Gimlette has assembled a splendidly eclectic cast of characters to illuminate this complicated nation, a tapestry of race, religion and caste still bearing the colonial imprint of the Portuguese, Dutch and British. There are whiskery generals, whisky-soaked politicians, Test cricketers, slum-dwellers, a professor of elephants, a surgeon specialising in landmine injuries, the Vedda forest-dwellers, the last of the British tea-planters, a London-based academic who considers his countrymen ‘Brown Brits’, a tortured Tamil Tiger and the occasional elephant. Buddhist monks stalk the narrative alongside Tamil Tigers, urban Muslims and one or two tweedy Englishmen, ghosts of the 150-year British rule that ended in 1948.
From time to time there are shades of Norman Lewis. Both writers have a very British delight in the absurd, offset by empathy with the people they are travelling among and writing about. ‘Everyone in Colombo was either in business, in hock, in flagrante or in love,’ Gimlette writes, in an echo of Lewis on wartime Naples or post-war Saigon. ‘What other city spends so much time punishing its lovers, with so little success. There was a hint of anarchy everywhere.’
Politics, small and cosy on this tropical island, is a dynastic affair. Since 1948, most power has been preserved within four families: the Senanayakes, the Jayawardenes, the Bandaranaikes and the ‘cunning southerners’, the Rajapaksas. This is a place where the most lavishly well-heeled can boast, ‘My family has spent the last 300 years trying hard to do absolutely nothing at all.’ Nice inheritance if you can get it.
An emerald paradise on the outside, Sri Lanka has a darker interior with high levels of violence and a prevalence of suicide, frequently an expression of outrage or revenge. Perhaps it was the decision by the magnificently named Solomon West Ridgeway Dias Bandaranaike, Ceylon’s fourth prime minister, to make Sinhala the official language in the 1950s, a move that turned the Tamils into virtual foreigners in their own country, that planted the seeds of internecine conflict and what would turn out to be Asia’s longest civil war, from 1983 to 2009. Sri Lanka introduced the world to suicide bombers in the 1990s, long before their deluded Muslim counterparts in the Middle East started blowing themselves up.

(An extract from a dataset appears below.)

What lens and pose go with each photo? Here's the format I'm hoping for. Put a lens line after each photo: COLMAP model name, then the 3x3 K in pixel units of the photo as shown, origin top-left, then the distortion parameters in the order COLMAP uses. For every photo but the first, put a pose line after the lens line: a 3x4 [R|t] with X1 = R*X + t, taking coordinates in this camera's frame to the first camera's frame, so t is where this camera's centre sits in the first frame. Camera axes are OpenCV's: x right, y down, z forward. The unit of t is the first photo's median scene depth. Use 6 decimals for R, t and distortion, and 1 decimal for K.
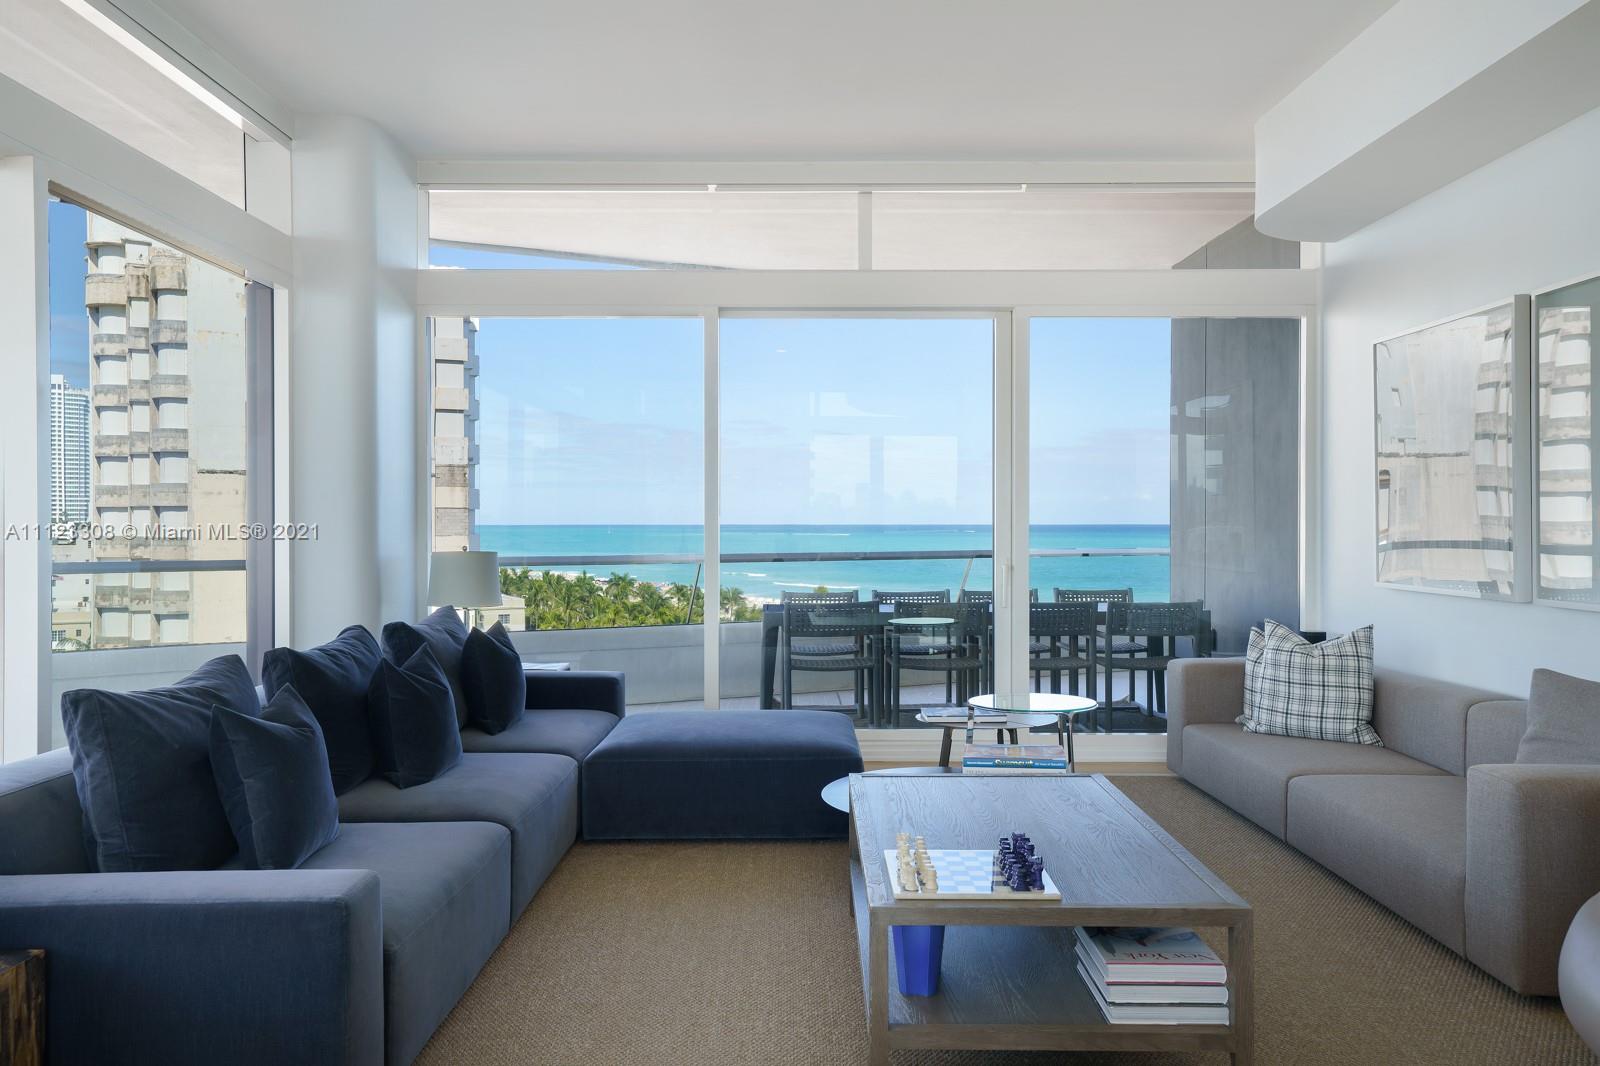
lens RADIAL K [[1279.9, 0, 811.2], [0, 1279.9, 532.8], [0, 0, 1]] dist [0.027911, 0.038419]
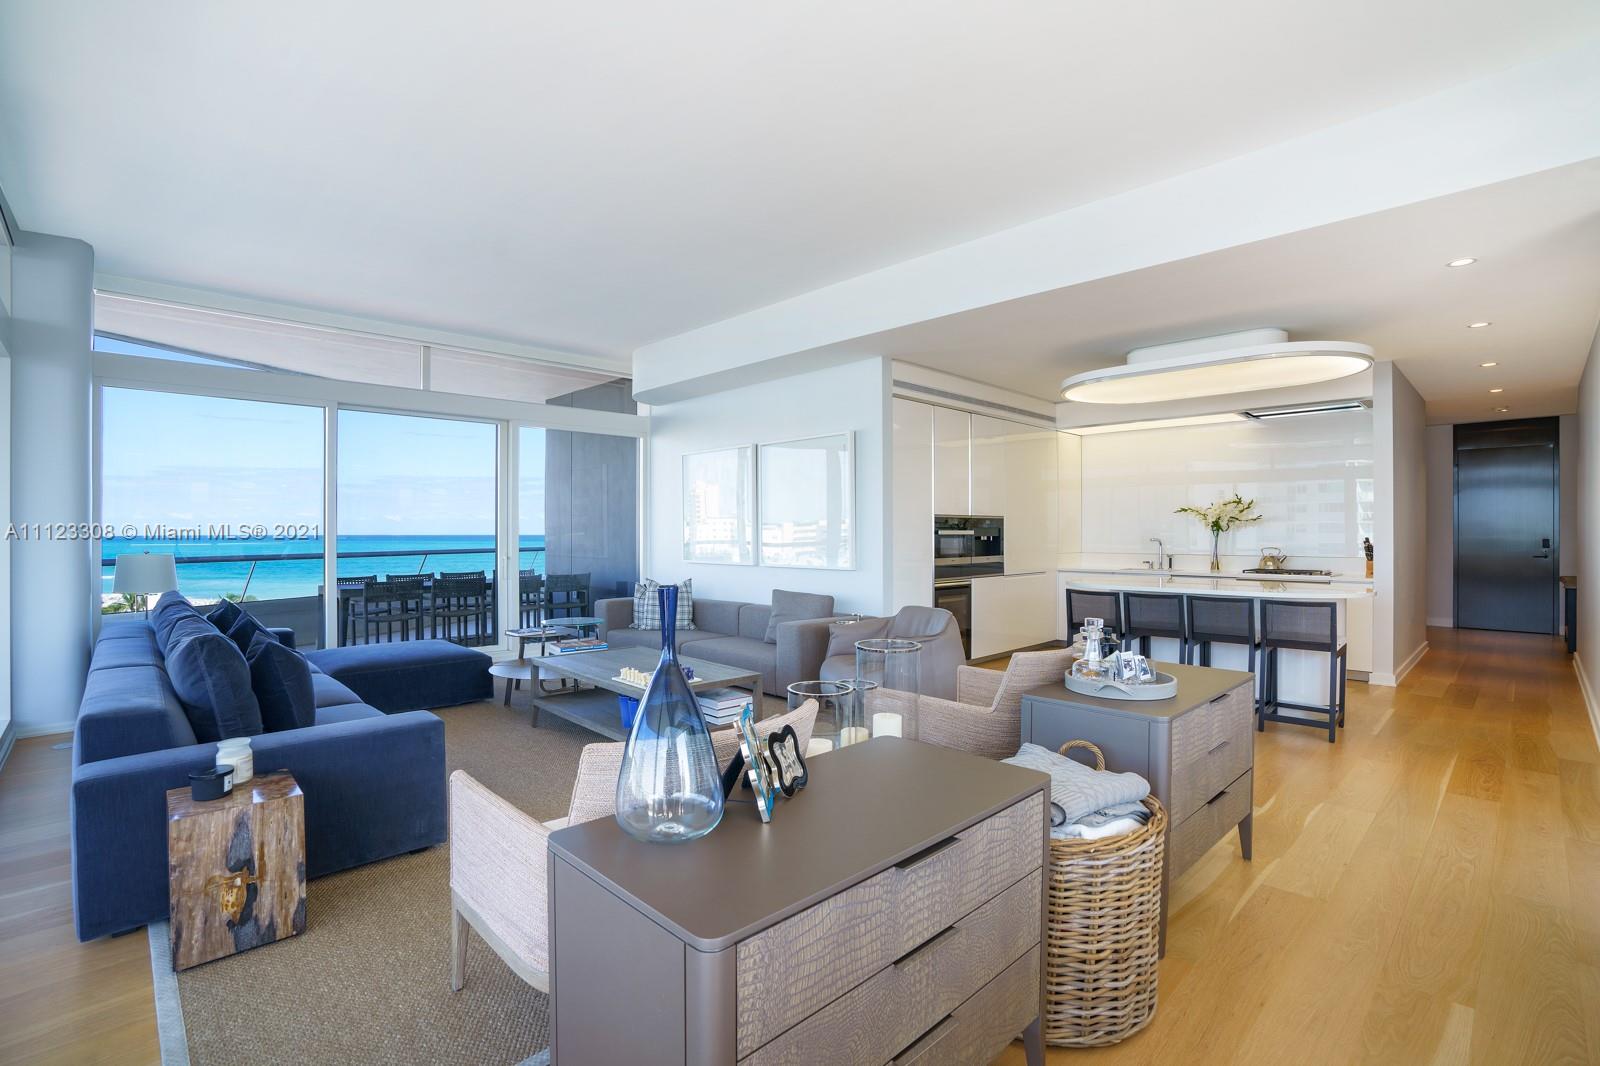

Intrepid to the last, Gimlette wanders among mountains and jungles, drawing his journey to a close among the wreckage of the civil war in the north of the country, following the conflict to its final bloody showdown at Vellamullivaikkal. The Tamils claim that 146,000 people are missing beneath the sands. The army maintains an implausible figure amounting to a village of the dead. Atrocities were committed on both sides, with sexual violence just one among many horrors inflicted on the population, but a final reckoning — and justice — has yet to be delivered. Gimlette’s Tamils appear in no rush to claim it, preferring to move on and put the war behind them.
Rich in humour, full of insight and humanity, Elephant Complex is a very fine tribute to this enigmatic island nation.